> TASK:
In the listing, rename "Megapolitan" to "Metropolitan" and copy out only the lines from the line with "путешествий и ежедневного" to the line with "Telusuri berita news lainnya", keeping everything else unchanged and omitting the pictures.

> Excerpts from a dataset:
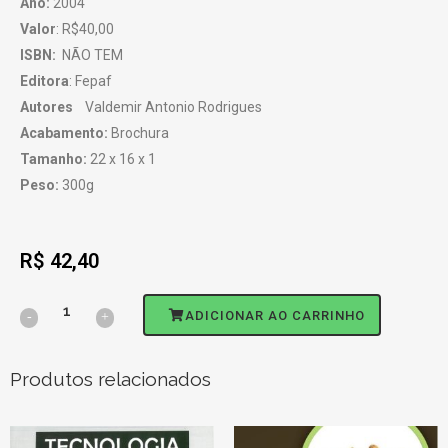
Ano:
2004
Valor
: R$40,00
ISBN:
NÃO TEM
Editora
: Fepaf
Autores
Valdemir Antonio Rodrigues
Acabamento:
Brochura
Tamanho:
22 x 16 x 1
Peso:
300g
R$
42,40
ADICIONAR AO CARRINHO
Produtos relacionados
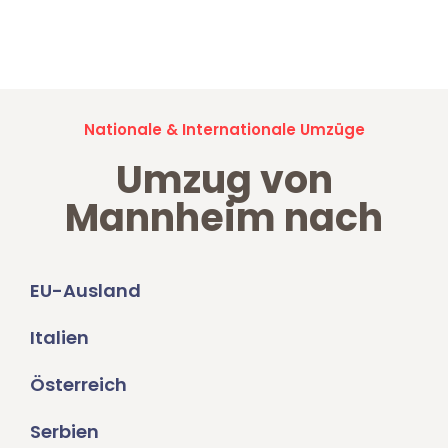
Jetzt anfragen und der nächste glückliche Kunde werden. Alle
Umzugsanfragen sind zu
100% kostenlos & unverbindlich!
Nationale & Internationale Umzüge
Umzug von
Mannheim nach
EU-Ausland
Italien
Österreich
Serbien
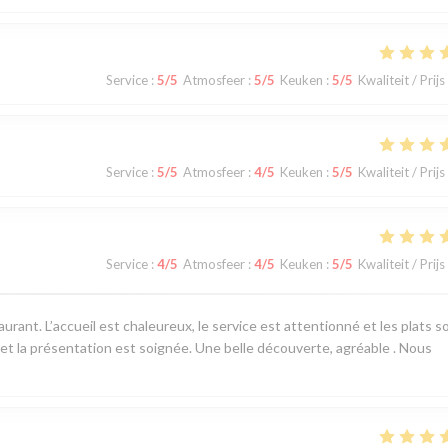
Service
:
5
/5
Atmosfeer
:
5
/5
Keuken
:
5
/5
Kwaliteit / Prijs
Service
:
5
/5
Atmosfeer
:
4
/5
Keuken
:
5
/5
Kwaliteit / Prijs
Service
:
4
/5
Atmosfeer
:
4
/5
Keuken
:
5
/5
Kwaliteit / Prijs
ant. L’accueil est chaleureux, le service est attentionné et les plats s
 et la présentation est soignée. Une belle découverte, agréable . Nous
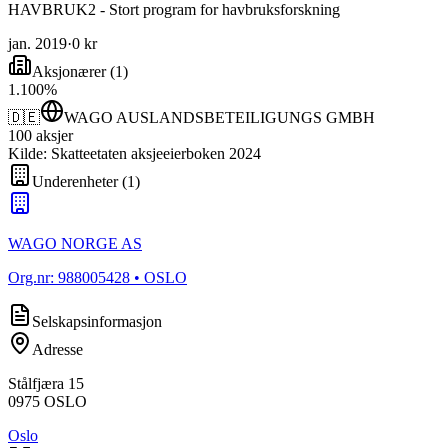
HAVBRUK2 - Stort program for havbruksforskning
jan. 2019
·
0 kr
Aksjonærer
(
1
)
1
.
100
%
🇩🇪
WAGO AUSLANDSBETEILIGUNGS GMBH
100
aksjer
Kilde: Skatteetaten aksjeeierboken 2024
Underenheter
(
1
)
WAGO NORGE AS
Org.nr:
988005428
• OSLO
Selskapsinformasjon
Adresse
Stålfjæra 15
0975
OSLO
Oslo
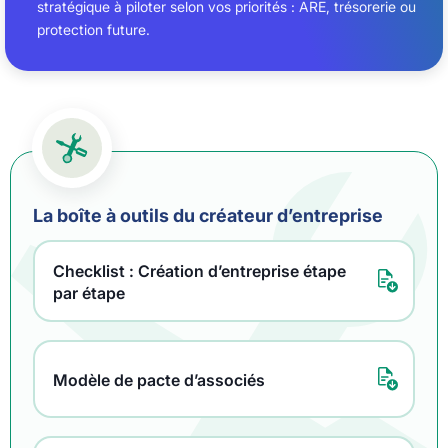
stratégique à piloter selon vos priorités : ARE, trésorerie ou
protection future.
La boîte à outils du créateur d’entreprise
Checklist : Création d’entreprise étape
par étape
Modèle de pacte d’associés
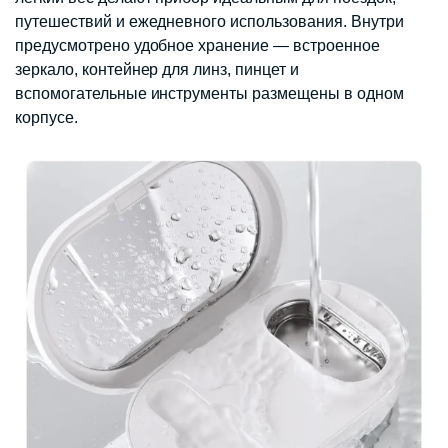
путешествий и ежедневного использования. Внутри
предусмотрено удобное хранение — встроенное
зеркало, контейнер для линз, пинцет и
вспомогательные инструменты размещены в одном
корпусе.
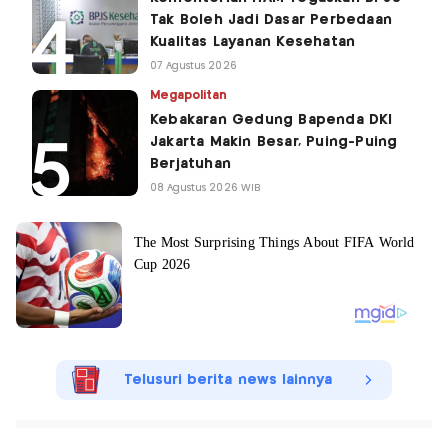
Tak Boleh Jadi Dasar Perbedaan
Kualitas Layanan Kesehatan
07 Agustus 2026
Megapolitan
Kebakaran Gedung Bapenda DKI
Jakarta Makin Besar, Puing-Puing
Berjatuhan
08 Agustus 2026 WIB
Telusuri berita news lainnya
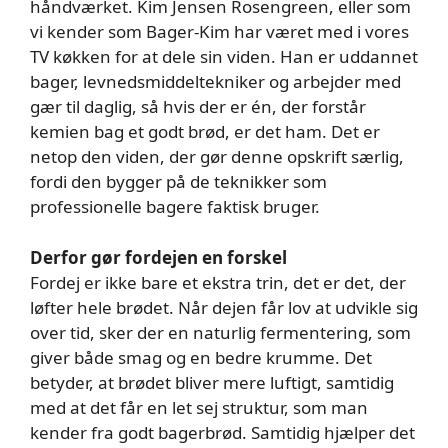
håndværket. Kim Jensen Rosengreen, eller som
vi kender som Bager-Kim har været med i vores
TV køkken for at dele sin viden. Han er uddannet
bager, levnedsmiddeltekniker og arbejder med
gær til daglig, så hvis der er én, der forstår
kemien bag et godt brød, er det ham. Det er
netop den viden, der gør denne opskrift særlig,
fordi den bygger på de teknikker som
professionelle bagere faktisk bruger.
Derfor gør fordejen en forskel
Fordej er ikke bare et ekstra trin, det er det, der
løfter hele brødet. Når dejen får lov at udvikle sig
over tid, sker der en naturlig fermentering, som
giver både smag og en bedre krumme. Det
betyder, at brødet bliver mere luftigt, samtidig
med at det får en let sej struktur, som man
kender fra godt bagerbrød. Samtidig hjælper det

* * *

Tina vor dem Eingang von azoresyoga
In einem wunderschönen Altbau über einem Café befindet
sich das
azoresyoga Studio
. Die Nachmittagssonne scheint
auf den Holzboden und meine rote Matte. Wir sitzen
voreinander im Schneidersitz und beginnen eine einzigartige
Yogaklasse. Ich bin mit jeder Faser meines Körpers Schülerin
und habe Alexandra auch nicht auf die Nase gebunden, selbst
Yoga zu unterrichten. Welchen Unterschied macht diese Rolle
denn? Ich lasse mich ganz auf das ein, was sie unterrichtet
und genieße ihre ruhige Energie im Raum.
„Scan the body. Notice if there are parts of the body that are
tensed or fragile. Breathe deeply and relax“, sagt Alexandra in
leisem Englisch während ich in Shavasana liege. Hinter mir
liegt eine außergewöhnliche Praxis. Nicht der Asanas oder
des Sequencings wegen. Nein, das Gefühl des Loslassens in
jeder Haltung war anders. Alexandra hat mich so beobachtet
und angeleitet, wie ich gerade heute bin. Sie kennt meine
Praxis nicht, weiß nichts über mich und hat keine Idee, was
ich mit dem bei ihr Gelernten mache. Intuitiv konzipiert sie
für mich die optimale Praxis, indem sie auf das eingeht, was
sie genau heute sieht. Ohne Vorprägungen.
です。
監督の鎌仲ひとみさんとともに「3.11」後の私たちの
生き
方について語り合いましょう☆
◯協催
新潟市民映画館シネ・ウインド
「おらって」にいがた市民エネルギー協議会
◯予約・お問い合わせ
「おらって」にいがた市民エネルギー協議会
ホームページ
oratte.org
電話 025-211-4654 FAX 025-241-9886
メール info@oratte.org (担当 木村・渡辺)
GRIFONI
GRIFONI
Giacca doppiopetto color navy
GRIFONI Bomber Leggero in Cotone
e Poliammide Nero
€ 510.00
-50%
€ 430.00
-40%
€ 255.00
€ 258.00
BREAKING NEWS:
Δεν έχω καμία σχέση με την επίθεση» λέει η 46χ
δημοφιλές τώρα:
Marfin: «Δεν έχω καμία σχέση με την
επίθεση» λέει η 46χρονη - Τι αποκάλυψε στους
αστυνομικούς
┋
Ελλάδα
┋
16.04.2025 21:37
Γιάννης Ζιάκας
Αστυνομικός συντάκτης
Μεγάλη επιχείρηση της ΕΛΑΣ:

> ANSWER SPACE:
путешествий и ежедневного использования. Внутри
предусмотрено удобное хранение — встроенное
зеркало, контейнер для линз, пинцет и
вспомогательные инструменты размещены в одном
корпусе.
Tak Boleh Jadi Dasar Perbedaan
Kualitas Layanan Kesehatan
07 Agustus 2026
Metropolitan
Kebakaran Gedung Bapenda DKI
Jakarta Makin Besar, Puing-Puing
Berjatuhan
08 Agustus 2026 WIB
Telusuri berita news lainnya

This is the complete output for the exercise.